• **Work task**: Please return each line of the material below that contains the word "Untuk".

^^^^^^^^^^^^^^^^

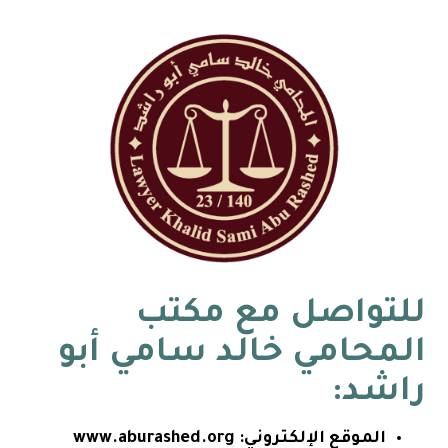
للتواصل مع
مكتب
المحامي خالد سامي أبو
راشد
:
الموقع الإلكتروني:
www.aburashed.org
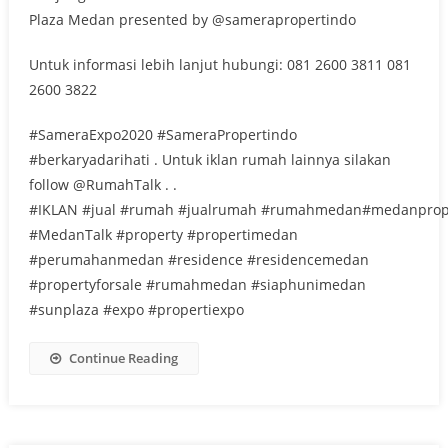
Plaza Medan presented by @samerapropertindo
Untuk informasi lebih lanjut hubungi: 081 2600 3811 081
2600 3822
#SameraExpo2020 #SameraPropertindo
#berkaryadarihati . Untuk iklan rumah lainnya silakan
follow @RumahTalk . .
#IKLAN #jual #rumah #jualrumah #rumahmedan#medanprop
#MedanTalk #property #propertimedan
#perumahanmedan #residence #residencemedan
#propertyforsale #rumahmedan #siaphunimedan
#sunplaza #expo #propertiexpo
Continue Reading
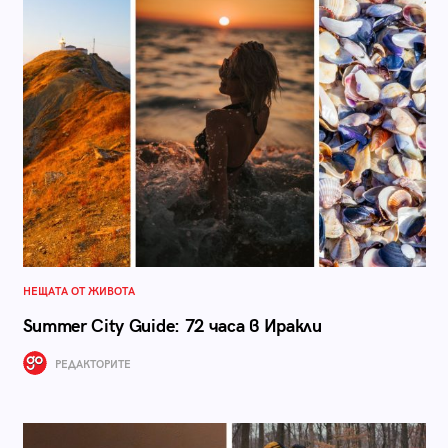
НЕЩАТА ОТ ЖИВОТА
Summer City Guide: 72 часа в Иракли
РЕДАКТОРИТЕ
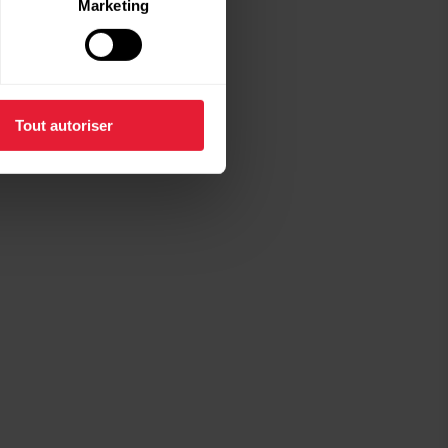
Marketing
Tout autoriser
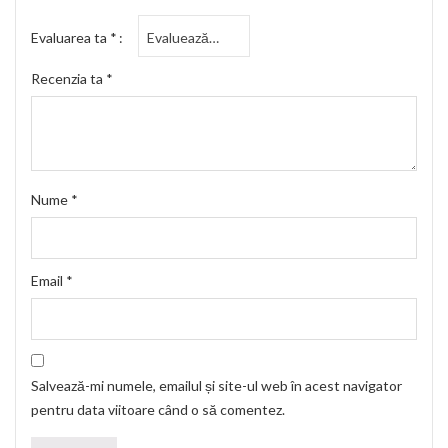
Evaluarea ta
*
Recenzia ta
*
Nume
*
Email
*
Salvează-mi numele, emailul și site-ul web în acest navigator
pentru data viitoare când o să comentez.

^^^^^^^^^^^^^^^^

• **Exercise result**:
Untuk informasi lebih lanjut hubungi: 081 2600 3811 081
#berkaryadarihati . Untuk iklan rumah lainnya silakan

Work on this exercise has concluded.